Access Control Lists (ACLs) in the FortiOS firmware could be considered a granular or more specifically targeted blacklist. These ACLs drop IPv4 or IPv6 packets at the physical network interface before the packets are analyzed by the CPU. On a busy appliance this can really help the performance.

The ACL feature is available on FortiGates with NP6-accelerated interfaces. ACL checking is one of the first things that happens to the packet and checking is done by the NP6 processor. The result is very efficient protection that does not use CPU or memory resources.

Incoming Interfaces

The configuration of the Access Control List allow you to specify which in interface theACL will be applied to. There is a hardware limitation that needs to be taken into account.
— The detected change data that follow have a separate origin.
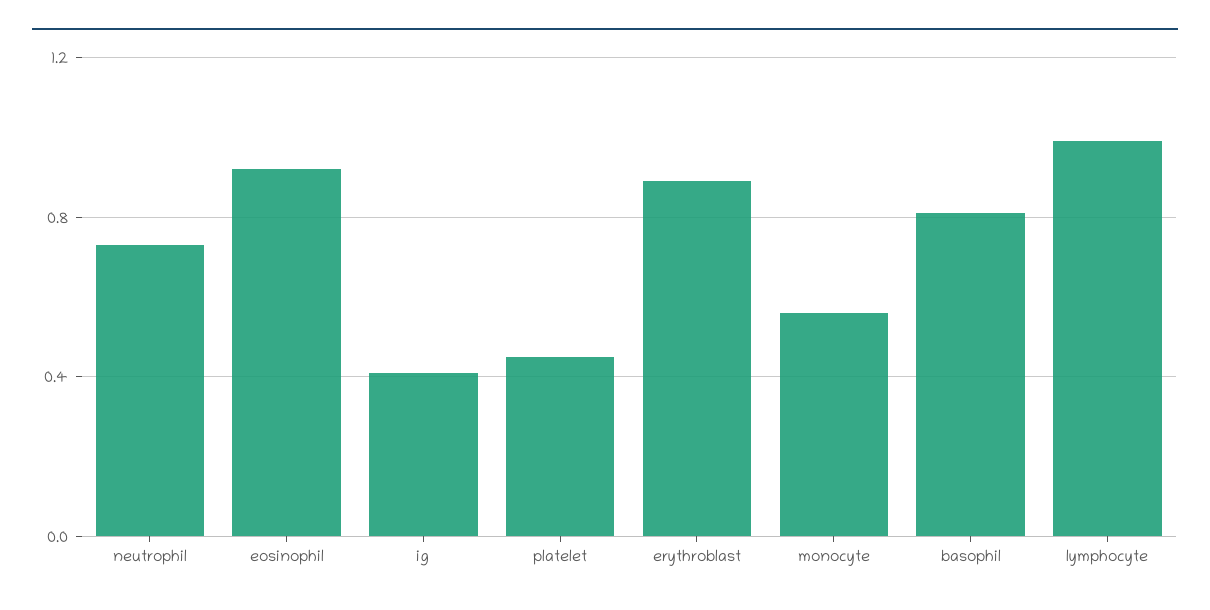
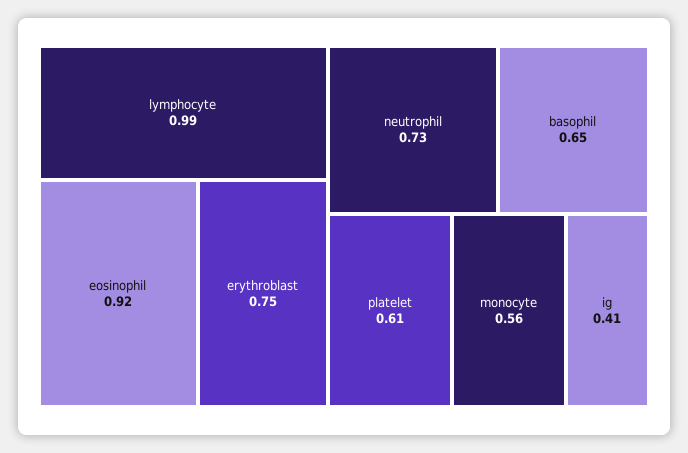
  {
    "neutrophil": 0.73,
    "eosinophil": 0.92,
    "ig": 0.41,
-   "platelet": 0.45,
+   "platelet": 0.61,
-   "erythroblast": 0.9,
+   "erythroblast": 0.75,
    "monocyte": 0.56,
-   "basophil": 0.8,
+   "basophil": 0.65,
    "lymphocyte": 0.99
  }

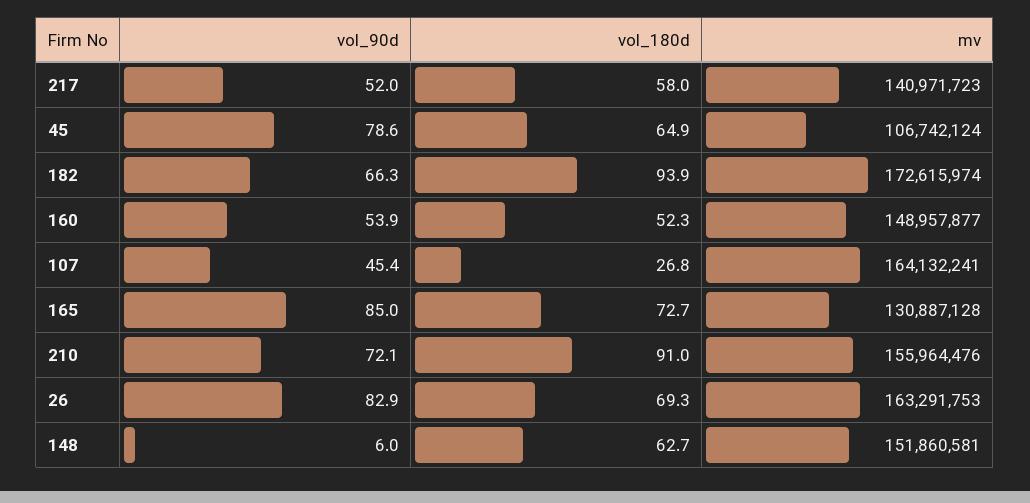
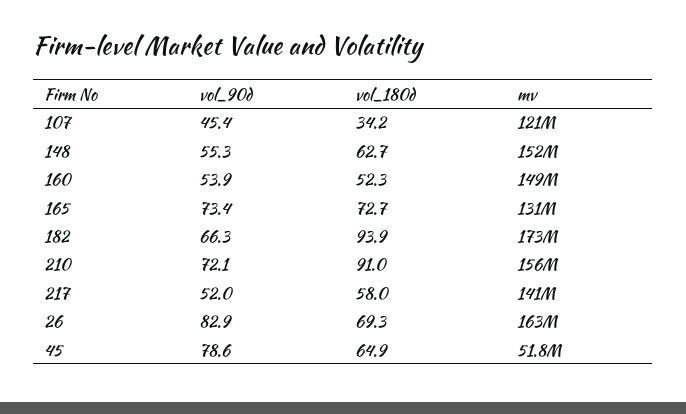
  {
    "vol_90d": {
      "217": 52,
      "45": 78.6,
      "182": 66.3,
      "160": 53.9,
      "107": 45.4,
-     "165": 85,
+     "165": 73.4,
      "210": 72.1,
      "26": 82.9,
-     "148": 6
+     "148": 55.3
    },
    "vol_180d": {
      "217": 58,
      "45": 64.9,
      "182": 93.9,
      "160": 52.3,
-     "107": 26.8,
+     "107": 34.2,
      "165": 72.7,
      "210": 91,
      "26": 69.3,
      "148": 62.7
    },
    "mv": {
      "217": 140971723,
-     "45": 106742124,
+     "45": 51800000,
      "182": 172615974,
      "160": 148957877,
-     "107": 164132241,
+     "107": 121000000,
      "165": 130887128,
      "210": 155964476,
      "26": 163291753,
      "148": 151860581
    }
  }

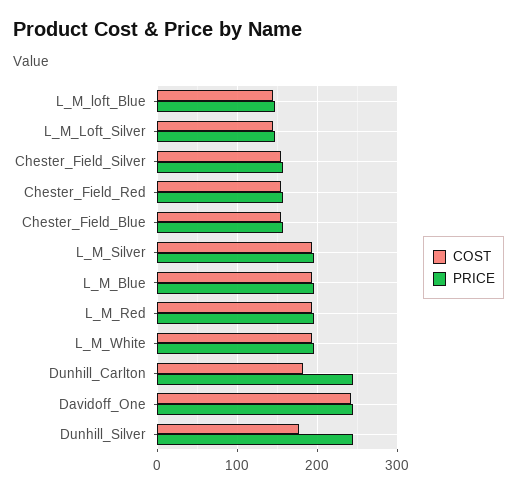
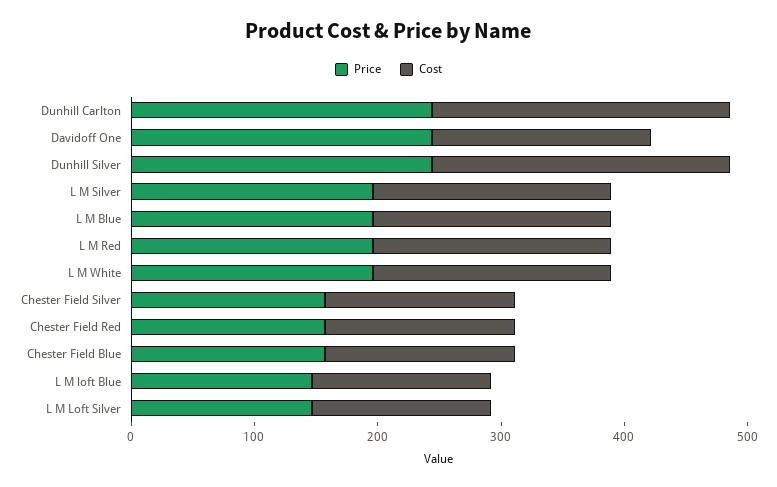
  {
    "COST": {
      "L_M_loft_Blue": 140,
      "L_M_Loft_Silver": 140,
      "Chester_Field_Silver": 150,
      "Chester_Field_Red": 150,
      "Chester_Field_Blue": 150,
      "L_M_Silver": 190,
      "L_M_Blue": 190,
      "L_M_Red": 190,
      "L_M_White": 190,
-     "Dunhill_Carlton": 180,
+     "Dunhill_Carlton": 240,
-     "Davidoff_One": 240,
+     "Davidoff_One": 180,
-     "Dunhill_Silver": 180
+     "Dunhill_Silver": 240
    },
    "PRICE": {
      "L_M_loft_Blue": 150,
      "L_M_Loft_Silver": 150,
      "Chester_Field_Silver": 160,
      "Chester_Field_Red": 160,
      "Chester_Field_Blue": 160,
      "L_M_Silver": 200,
      "L_M_Blue": 200,
      "L_M_Red": 200,
      "L_M_White": 200,
      "Dunhill_Carlton": 240,
      "Davidoff_One": 240,
      "Dunhill_Silver": 240
    }
  }

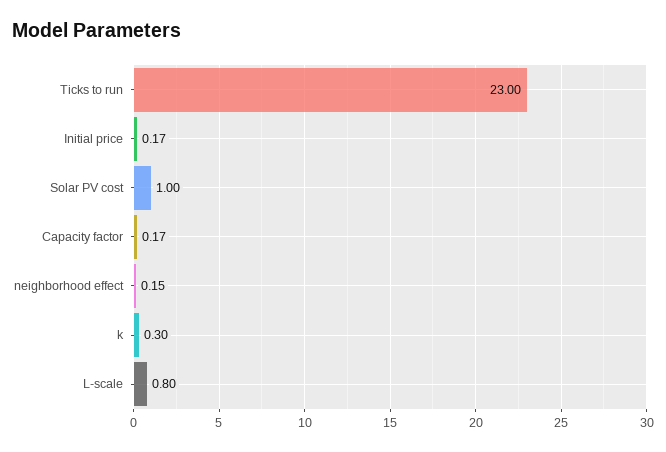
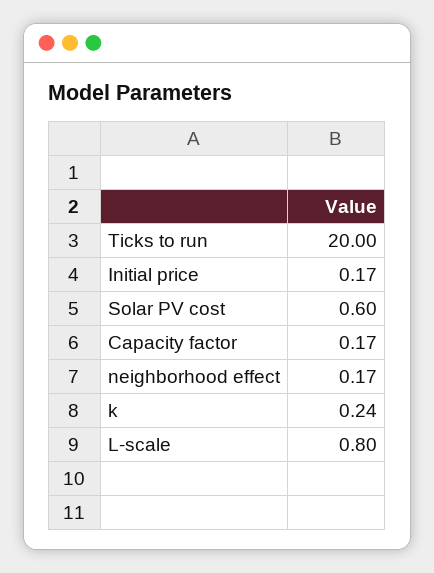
  {
-   "Ticks to run": 23,
+   "Ticks to run": 20,
    "Initial price": 0.17,
-   "Solar PV cost": 1,
+   "Solar PV cost": 0.6,
    "Capacity factor": 0.17,
-   "neighborhood effect": 0.15,
+   "neighborhood effect": 0.17,
-   "k": 0.3,
+   "k": 0.24,
    "L-scale": 0.8
  }

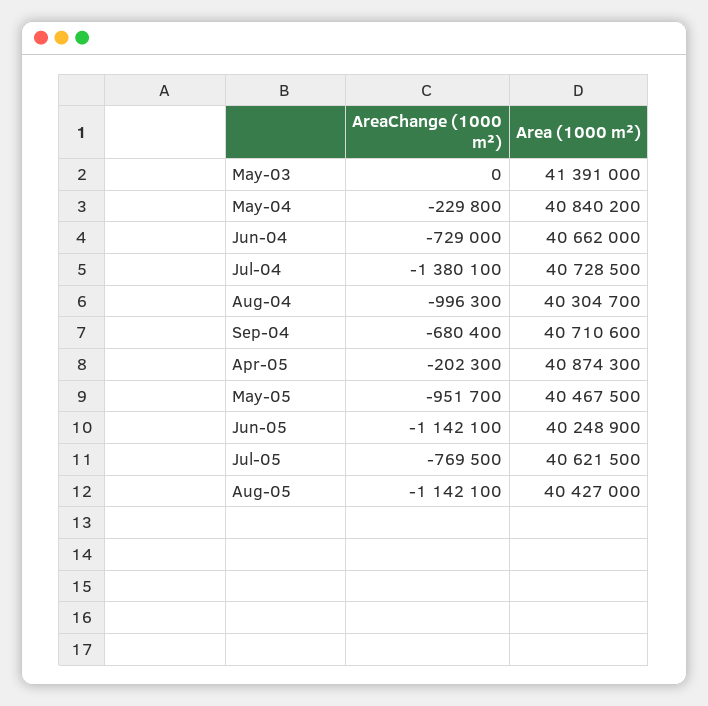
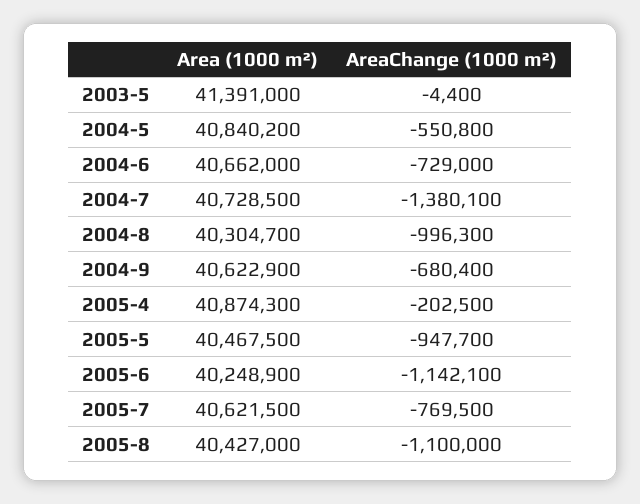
  {
    "AreaChange (1000 m²)": {
-     "May-03": 0,
+     "May-03": -4400,
-     "May-04": -229800,
+     "May-04": -550800,
      "Jun-04": -729000,
      "Jul-04": -1380100,
      "Aug-04": -996300,
      "Sep-04": -680400,
-     "Apr-05": -202300,
+     "Apr-05": -202500,
-     "May-05": -951700,
+     "May-05": -947700,
      "Jun-05": -1142100,
      "Jul-05": -769500,
-     "Aug-05": -1142100
+     "Aug-05": -1100000
    },
    "Area (1000 m²)": {
      "May-03": 41391000,
      "May-04": 40840200,
      "Jun-04": 40662000,
      "Jul-04": 40728500,
      "Aug-04": 40304700,
-     "Sep-04": 40710600,
+     "Sep-04": 40622900,
      "Apr-05": 40874300,
      "May-05": 40467500,
      "Jun-05": 40248900,
      "Jul-05": 40621500,
      "Aug-05": 40427000
    }
  }

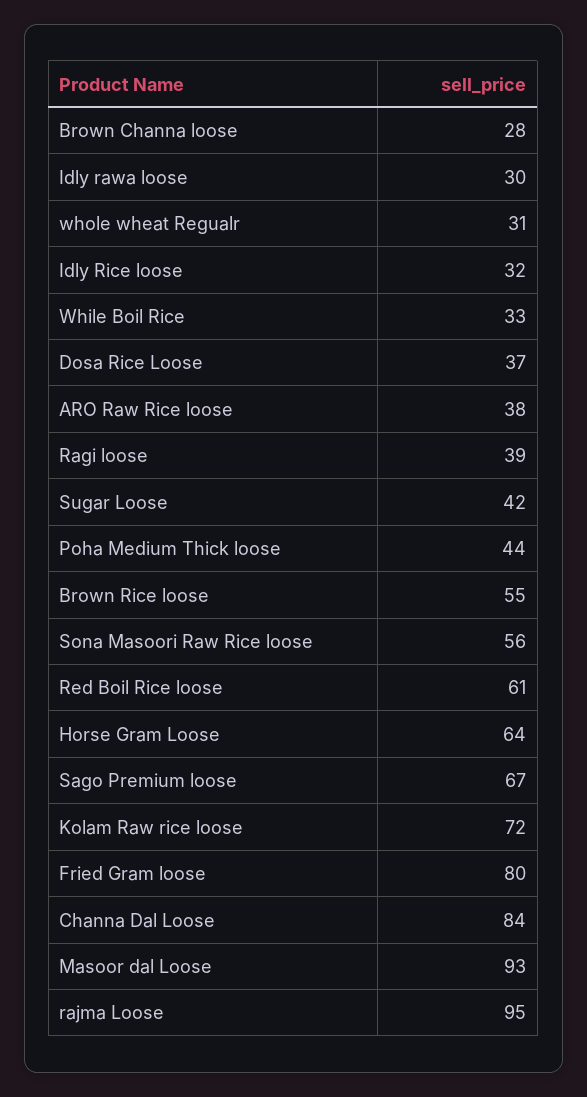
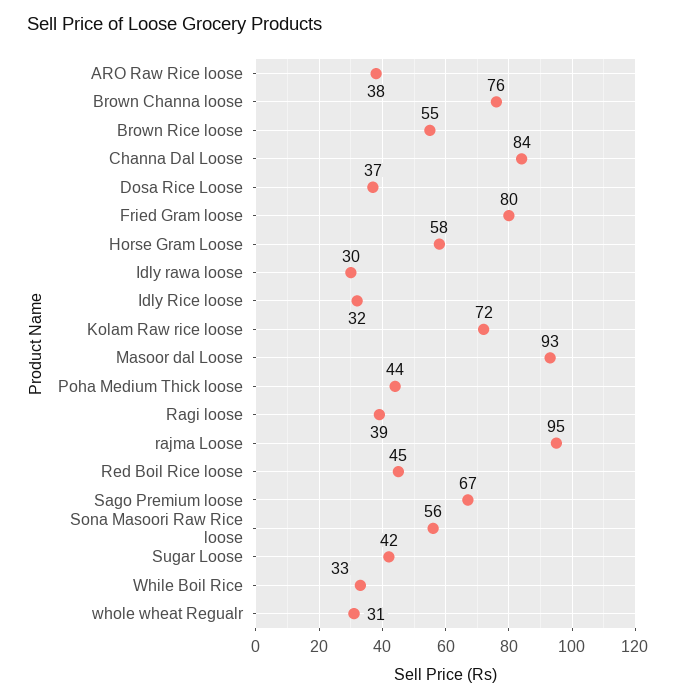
  {
-   "Brown Channa loose": 28,
+   "Brown Channa loose": 76,
    "Idly rawa loose": 30,
    "whole wheat Regualr": 31,
    "Idly Rice loose": 32,
    "While Boil Rice": 33,
    "Dosa Rice Loose": 37,
    "ARO Raw Rice loose": 38,
    "Ragi loose": 39,
    "Sugar Loose": 42,
    "Poha Medium Thick loose": 44,
    "Brown Rice loose": 55,
    "Sona Masoori Raw Rice loose": 56,
-   "Red Boil Rice loose": 61,
+   "Red Boil Rice loose": 45,
-   "Horse Gram Loose": 64,
+   "Horse Gram Loose": 58,
    "Sago Premium loose": 67,
    "Kolam Raw rice loose": 72,
    "Fried Gram loose": 80,
    "Channa Dal Loose": 84,
    "Masoor dal Loose": 93,
    "rajma Loose": 95
  }

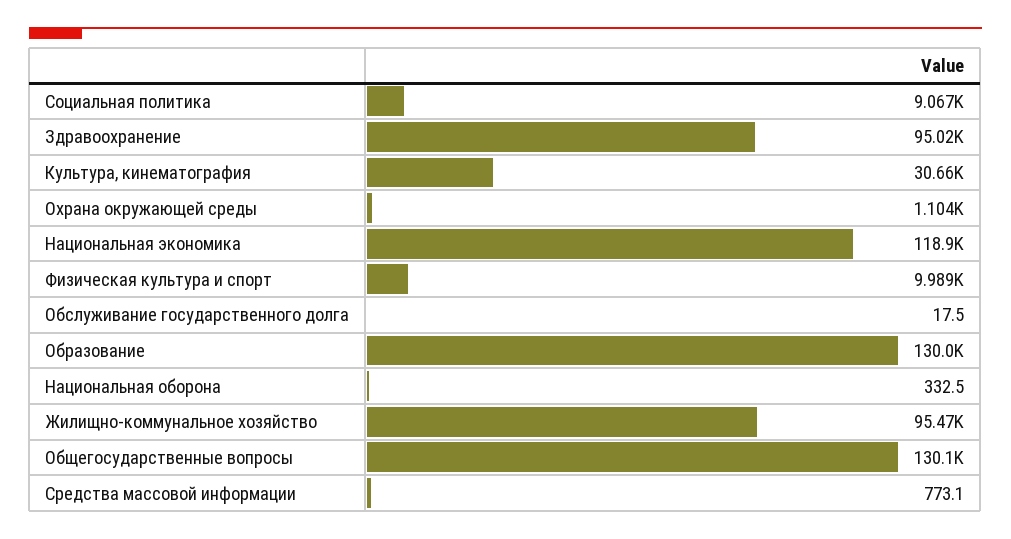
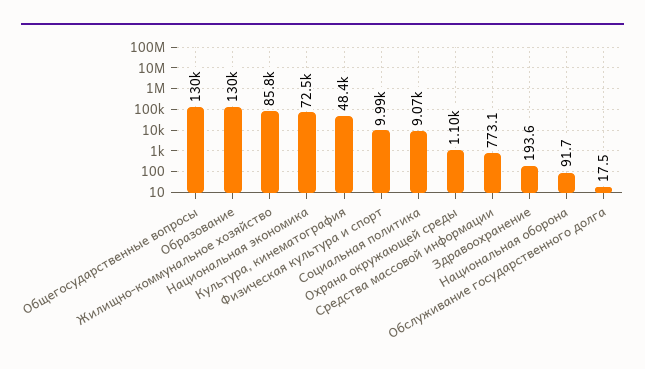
  {
    "Социальная политика": 9067,
-   "Здравоохранение": 95020,
+   "Здравоохранение": 193.6,
-   "Культура, кинематография": 30660,
+   "Культура, кинематография": 48400,
    "Охрана окружающей среды": 1104,
-   "Национальная экономика": 118900,
+   "Национальная экономика": 72500,
    "Физическая культура и спорт": 9989,
    "Обслуживание государственного долга": 17.5,
    "Образование": 130000,
-   "Национальная оборона": 332.5,
+   "Национальная оборона": 91.7,
-   "Жилищно-коммунальное хозяйство": 95470,
+   "Жилищно-коммунальное хозяйство": 85800,
    "Общегосударственные вопросы": 130100,
    "Средства массовой информации": 773.1
  }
The ACL is a Layer 2 function and is offloaded to the ISF hardware, therefore no CPU resources are used in the processing of the ACL. It is handled by the inside switch chip which can do hardware acceleration, increasing the performance of the FortiGate. The drawback is that the ACL function is only supported on switch fabric driven interfaces. It also cannot be applied to hardware switch interfaces or their members. Ports such as WAN1 or WAN2 that are found on some models that use network cards that connect to the CPU through a PCIe bus will not support ACL.


Because the address portion of an entry is based on a FortiGate address object, id can be any of the address types used by the FortiGate, including address ranges. There is further granularity by specifying both the source and destination addresses. The traffic is blocked not on an either or basis of these addresses but the combination of the two, so that they both have to be correct for the traffic to be denied. Of course, If you want to block all of the traffic from a specific address all you have to do is make the destination address "all".

Because the blocking takes place at the interface based on the information in the packet header and before any processing such as NAT can take place, a slightly different approach may be required. For instance, if you are trying to protect a VIP which has an external address of x.x.x.x and is forwarded to an internal address of y.y.y.y, the destination address that should be used is x.x.x.x, because that is the address that will be in the packet's header when it hits the incoming interface.


Further granulation of the filter by which the traffic will be denied is done by specifying which service the traffic will use.